#### [Exercise details]
Render the data from its beginning through the line containing "Rica, es natural que el movimiento" as a JSON list of strings, one string per line, omitting blank lines. Leave the pictures out of the list.

#### [Data under study]
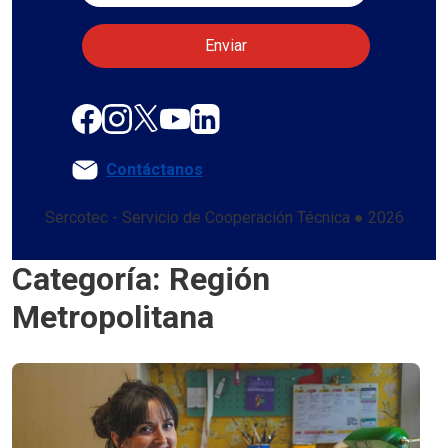
Contáctanos
Sercotec - Servicio de Cooperación Técnica ● 2026
Categoría: Región
Metropolitana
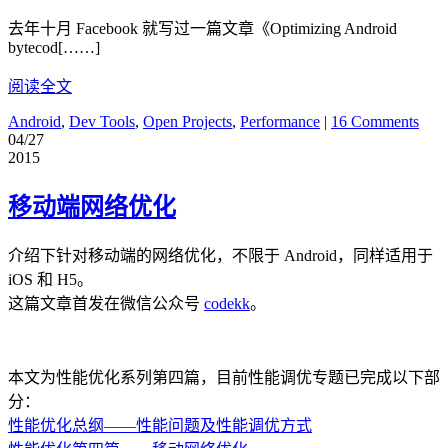
去年十月 Facebook 就写过一篇文章《Optimizing Android
bytecod[……]
阅读全文
Android
,
Dev Tools
,
Open Projects
,
Performance
|
16 Comments
04/27
2015
移动端网络优化
介绍下针对移动端的网络优化，不限于 Android，同样适用于
iOS 和 H5。
这篇文章首发在微信公众号
codekk
。
本文为性能优化系列第四篇，目前性能调优专题已完成以下部
分：
性能优化总纲——性能问题及性能调优方式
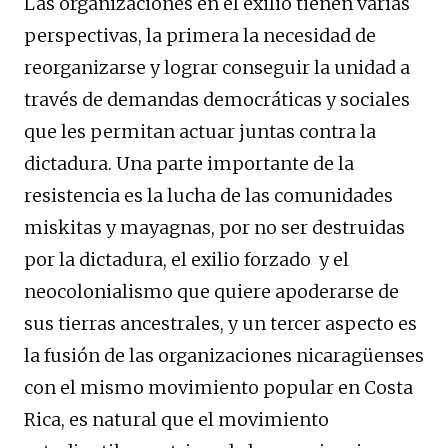
Las organizaciones en el exilio tienen varias
perspectivas, la primera la necesidad de
reorganizarse y lograr conseguir la unidad a
través de demandas democráticas y sociales
que les permitan actuar juntas contra la
dictadura. Una parte importante de la
resistencia es la lucha de las comunidades
miskitas y mayagnas, por no ser destruidas
por la dictadura, el exilio forzado y el
neocolonialismo que quiere apoderarse de
sus tierras ancestrales, y un tercer aspecto es
la fusión de las organizaciones nicaragüenses
con el mismo movimiento popular en Costa
Rica, es natural que el movimiento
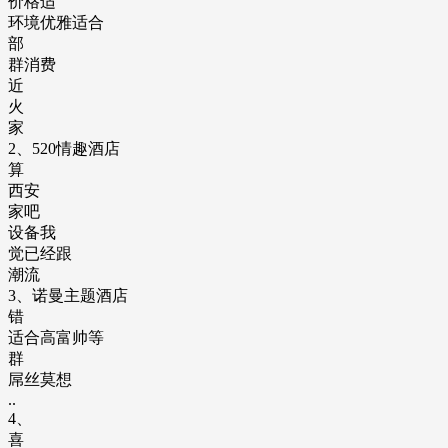
价格适
环境优雅适合
部
群消费
近
火
家
2、520情趣酒店
算
西安
家吧
设备我
觉已经跟
潮流
3、诺曼主题酒店
错
适合高富帅等
群
屌丝莫想
..
4、
喜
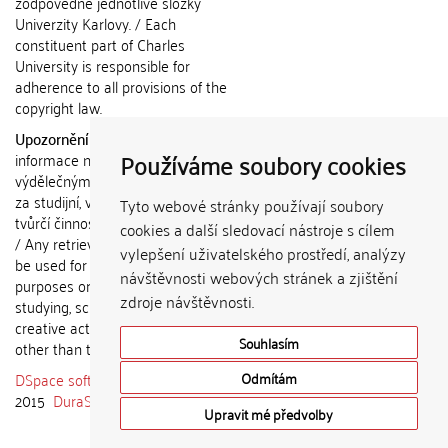
zodpovědné jednotlivé složky
Univerzity Karlovy. / Each
constituent part of Charles
University is responsible for
adherence to all provisions of the
copyright law.
Upozornění / Notice:
Získané
Používáme soubory cookies
informace nemohou být použity k
výdělečným účelům nebo vydávány
za studijní, vědeckou nebo jinou
Tyto webové stránky používají soubory
tvůrčí činnost jiné osoby než autora.
cookies a další sledovací nástroje s cílem
/ Any retrieved information shall not
vylepšení uživatelského prostředí, analýzy
be used for any commercial
návštěvnosti webových stránek a zjištění
purposes or claimed as results of
zdroje návštěvnosti.
studying, scientific or any other
creative activities of any person
Souhlasím
other than the author.
DSpace software
copyright © 2002-
Odmítám
2015
DuraSpace
Upravit mé předvolby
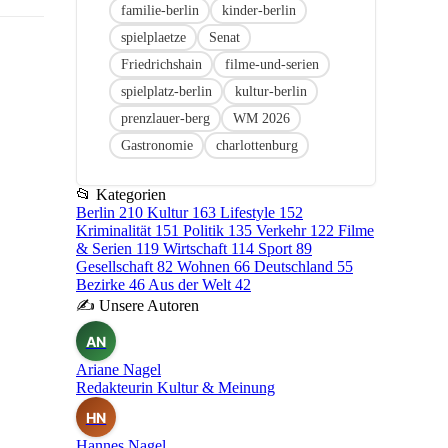
familie-berlin
kinder-berlin
spielplaetze
Senat
Friedrichshain
filme-und-serien
spielplatz-berlin
kultur-berlin
prenzlauer-berg
WM 2026
Gastronomie
charlottenburg
📂
Kategorien
Berlin
210
Kultur
163
Lifestyle
152
Kriminalität
151
Politik
135
Verkehr
122
Filme
& Serien
119
Wirtschaft
114
Sport
89
Gesellschaft
82
Wohnen
66
Deutschland
55
Bezirke
46
Aus der Welt
42
✍
Unsere Autoren
AN
Ariane Nagel
Redakteurin Kultur & Meinung
HN
Hannes Nagel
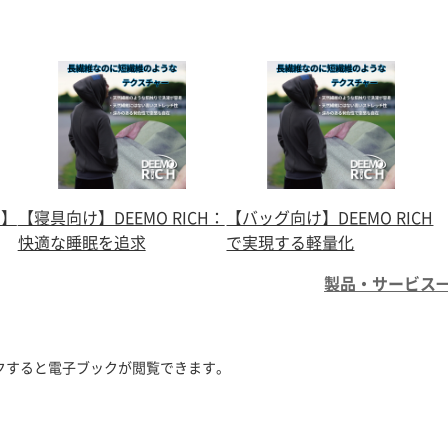
け】
【寝具向け】DEEMO RICH：
【バッグ向け】DEEMO RICH
快適な睡眠を追求
で実現する軽量化
製品・サービス
クすると電子ブックが閲覧できます。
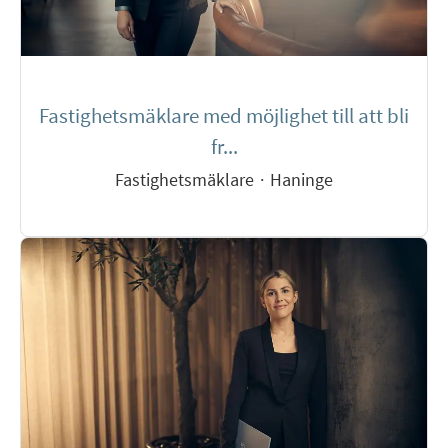
Fastighetsmäklare med möjlighet till att bli
fr...
Fastighetsmäklare
·
Haninge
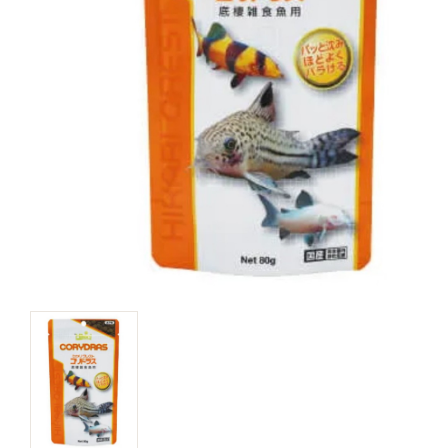
キャットフード
美容・ケア用品
服・おさんぽ用品
日用品（デイリー）
リビング雑貨
トリマーグッズ
シニアサポート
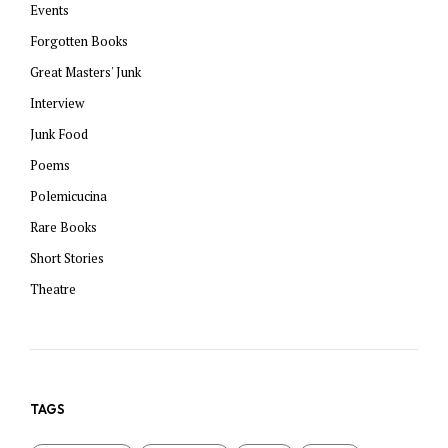
Events
Forgotten Books
Great Masters' Junk
Interview
Junk Food
Poems
Polemicucina
Rare Books
Short Stories
Theatre
TAGS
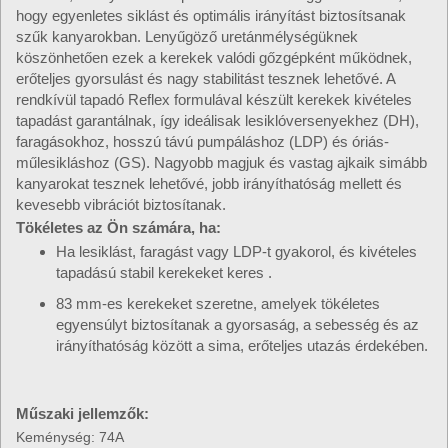
hogy egyenletes siklást és optimális irányítást biztosítsanak
szűk kanyarokban. Lenyűgöző uretánmélységüknek
köszönhetően ezek a kerekek valódi gőzgépként működnek,
erőteljes gyorsulást és nagy stabilitást tesznek lehetővé. A
rendkívül tapadó Reflex formulával készült kerekek kivételes
tapadást garantálnak, így ideálisak lesiklóversenyekhez (DH),
faragásokhoz, hosszú távú pumpáláshoz (LDP) és óriás-
műlesikláshoz (GS). Nagyobb magjuk és vastag ajkaik simább
kanyarokat tesznek lehetővé, jobb irányíthatóság mellett és
kevesebb vibrációt biztosítanak.
Tökéletes az Ön számára, ha:
Ha lesiklást, faragást vagy LDP-t gyakorol, és kivételes
tapadású stabil kerekeket keres .
83 mm-es kerekeket szeretne, amelyek tökéletes
egyensúlyt biztosítanak a gyorsaság, a sebesség és az
irányíthatóság között a sima, erőteljes utazás érdekében.
Műszaki jellemzők:
Keménység: 74A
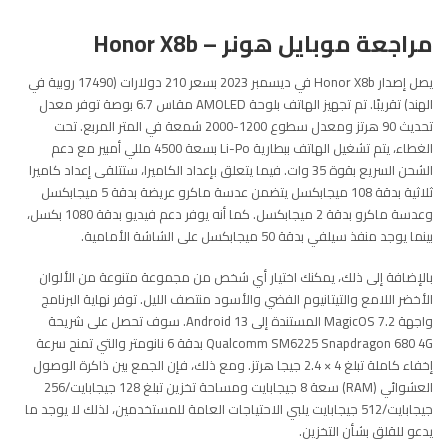
مراجعة موبايل هونر – Honor X8b
يصل إصدار Honor X8b في ديسمبر 2023 بسعر 210 دولارات (17490 روبية في
الهند) تقريبًا. تم تجهيز الهاتف بلوحة AMOLED مقاس 6.7 بوصة توفر معدل
تحديث 90 هرتز ومعدل سطوع 1200-2000 شمعة في المتر المربع. تحت
الغطاء، يتم تشغيل الهاتف ببطارية Li-Po بسعة 4500 مللي أمبير مع دعم
الشحن السريع بقوة 35 وات. فيما يتعلق بإعداد الكاميرا، ستتلقى إعداد كاميرا
ثلاثية بدقة 108 ميجابكسل يتضمن عدسة ماكرو عريضة بدقة 5 ميجابكسل
وعدسة ماكرو بدقة 2 ميجابكسل. كما أنه يوفر دعم فيديو بدقة 1080 بكسل،
بينما يوجد منفذ سيلفي بدقة 50 ميجابكسل على الشاشة الأمامية.
بالإضافة إلى ذلك، يمكنك اختيار أي شخص من مجموعة متنوعة من الألوان
الأخضر اللامع والتيتانيوم الفضي والأسود منتصف الليل. توفر نهاية البرنامج
واجهة MagicOS 7.2 المستندة إلى Android 13. سوف تحصل على شريحة
Qualcomm SM6225 Snapdragon 680 4G بدقة 6 نانومتر والتي تمنح سرعة
إخفاء كاملة تبلغ 4 × 2.4 جيجا هرتز. ومع ذلك، فإن الجمع بين ذاكرة الوصول
العشوائي (RAM) سعة 8 جيجابايت ومساحة تخزين تبلغ 128 جيجابايت/256
جيجابايت/512 جيجابايت يلبي الاحتياجات العامة للمستخدمين، لذلك لا يوجد ما
يدعو للقلق بشأن التخزين.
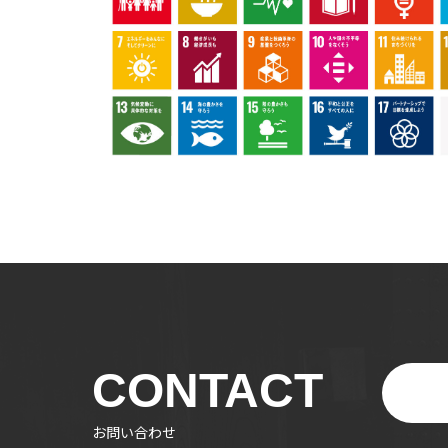
CONTACT
お問い合わせ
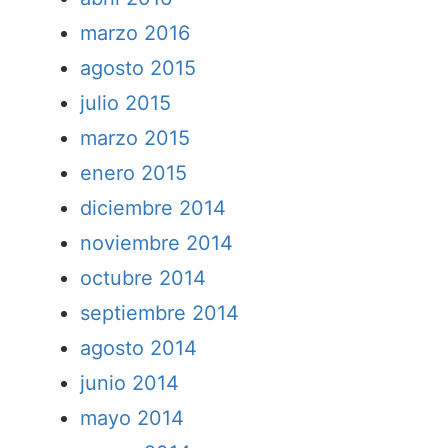
marzo 2016
agosto 2015
julio 2015
marzo 2015
enero 2015
diciembre 2014
noviembre 2014
octubre 2014
septiembre 2014
agosto 2014
junio 2014
mayo 2014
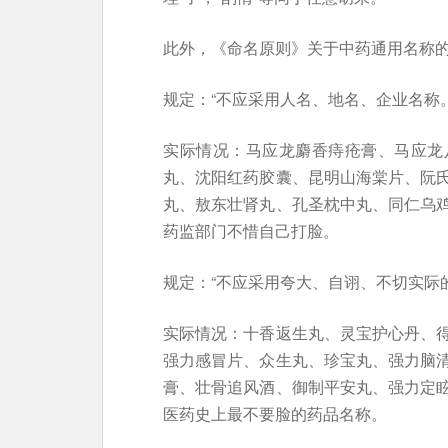
此外，《命名原则》关于中药通用名称
规定：“不应采用人名、地名、企业名称
实际情况：马应龙麝香痔疮膏、马应龙
丸、沈阳红药胶囊、昆明山海棠片、阮
丸、敖东壮肾丸、孔圣枕中丸、同仁乌
药监部门不惜自己打脸。
规定：“不应采用夸大、自诩、不切实际的用语
实际情况：十香返生丸、灵宝护心丹、
强力感冒片、众生丸、珍宝丸、强力脑
膏、壮骨追风酒、御制平安丸、强力定
医药史上最不要脸的药品名称。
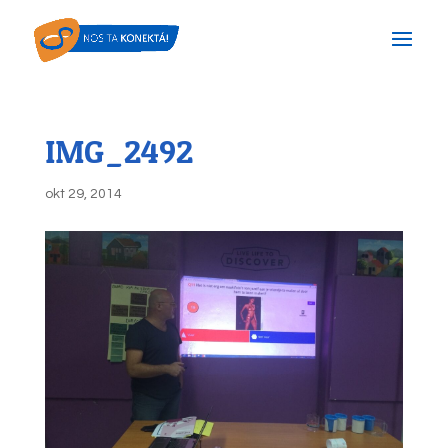
IMG_2492
okt 29, 2014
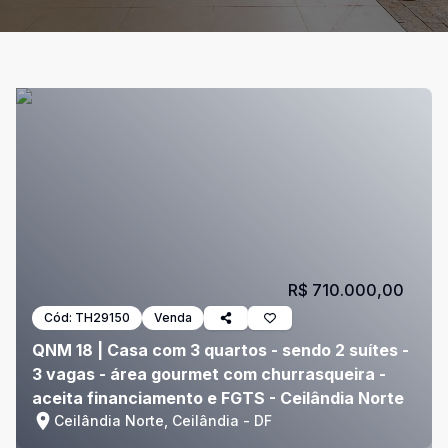
R$ 710.000,00
Cód:
TH29150
Venda
QNM 18 | Casa com 3 quartos - sendo 2 suítes -
3 vagas - área gourmet com churrasqueira -
aceita financiamento e FGTS - Ceilândia Norte
Ceilândia Norte, Ceilândia - DF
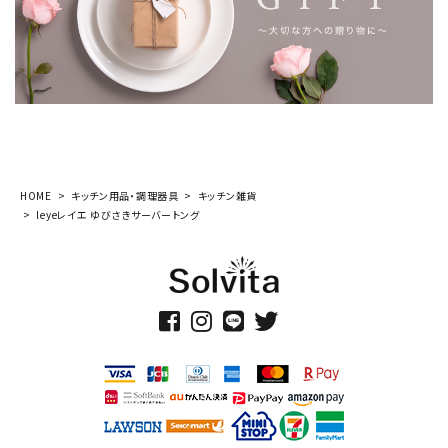
HOME
キッチン用品・調理器具
キッチン雑貨
leyeレイエ ゆびさきサーバートング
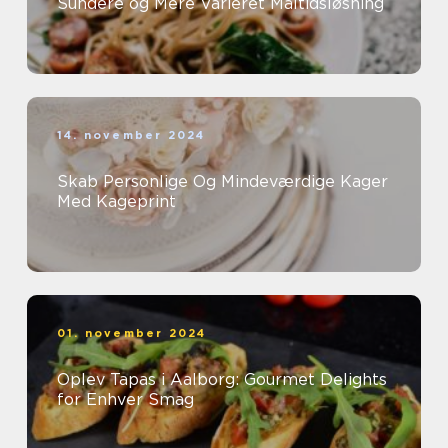
Sundere og Mere Varieret Måltidsløsning
14. november 2024
Skab Personlige Og Mindeværdige Kager
Med Kageprint
01. november 2024
Oplev Tapas i Aalborg: Gourmet Delights
for Enhver Smag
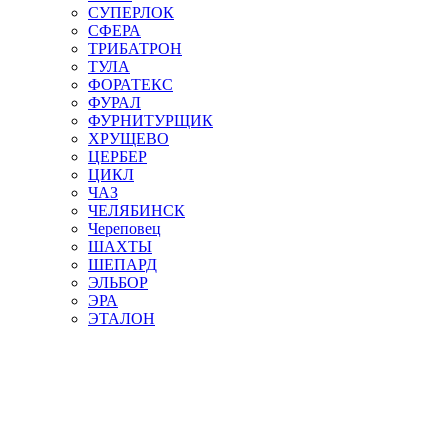
СУПЕРЛОК
СФЕРА
ТРИБАТРОН
ТУЛА
ФОРАТЕКС
ФУРАЛ
ФУРНИТУРЩИК
ХРУЩЕВО
ЦЕРБЕР
ЦИКЛ
ЧАЗ
ЧЕЛЯБИНСК
Череповец
ШАХТЫ
ШЕПАРД
ЭЛЬБОР
ЭРА
ЭТАЛОН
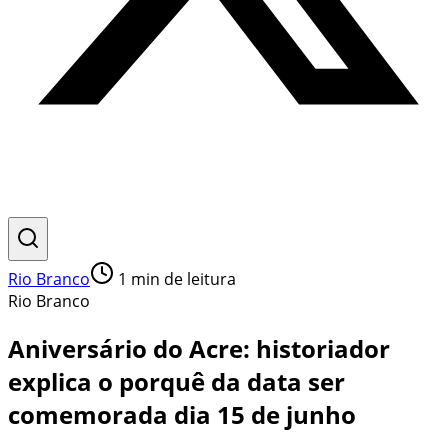
Rio Branco
1
min de leitura
Rio Branco
Aniversário do Acre: historiador
explica o porquê da data ser
comemorada dia 15 de junho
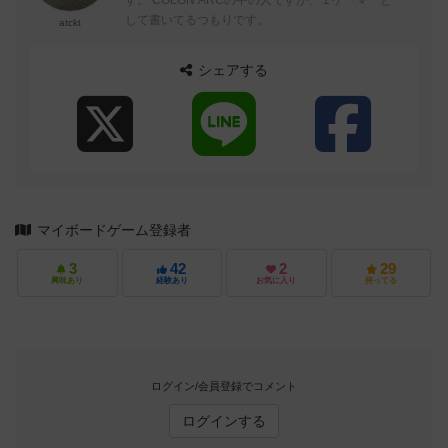
す。 COLON ARCの中の人ですが、１ゲーマーと
して書いてるつもりです。
atckt
シェアする
マイボードゲーム登録者
3
42
2
29
興味あり
経験あり
お気に入り
持ってる
ログイン/会員登録でコメント
ログインする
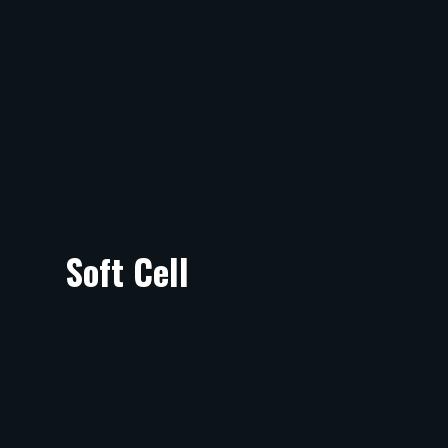
Soft Cell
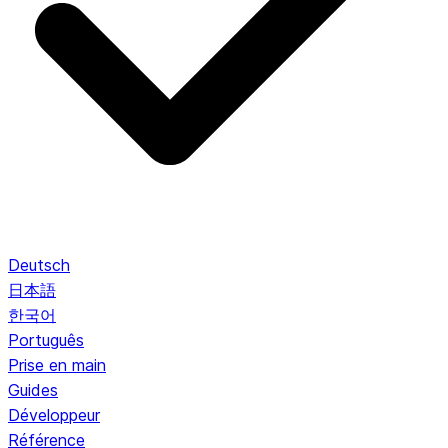
Deutsch
日本語
한국어
Português
Prise en main
Guides
Développeur
Référence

#### [Exercise response]
[
  "Contáctanos",
  "Sercotec - Servicio de Cooperación Técnica ● 2026",
  "Categoría: Región",
  "Metropolitana",
  "去年十月 Facebook 就写过一篇文章《Optimizing Android",
  "bytecod[……]",
  "阅读全文",
  "Android",
  ",",
  "Dev Tools",
  ",",
  "Open Projects",
  ",",
  "Performance",
  "|",
  "16 Comments",
  "04/27",
  "2015",
  "移动端网络优化",
  "介绍下针对移动端的网络优化，不限于 Android，同样适用于",
  "iOS 和 H5。",
  "这篇文章首发在微信公众号",
  "codekk",
  "。",
  "本文为性能优化系列第四篇，目前性能调优专题已完成以下部",
  "分：",
  "性能优化总纲——性能问题及性能调优方式",
  "Las organizaciones en el exilio tienen varias",
  "perspectivas, la primera la necesidad de",
  "reorganizarse y lograr conseguir la unidad a",
  "través de demandas democráticas y sociales",
  "que les permitan actuar juntas contra la",
  "dictadura. Una parte importante de la",
  "resistencia es la lucha de las comunidades",
  "miskitas y mayagnas, por no ser destruidas",
  "por la dictadura, el exilio forzado y el",
  "neocolonialismo que quiere apoderarse de",
  "sus tierras ancestrales, y un tercer aspecto es",
  "la fusión de las organizaciones nicaragüenses",
  "con el mismo movimiento popular en Costa",
  "Rica, es natural que el movimiento"
]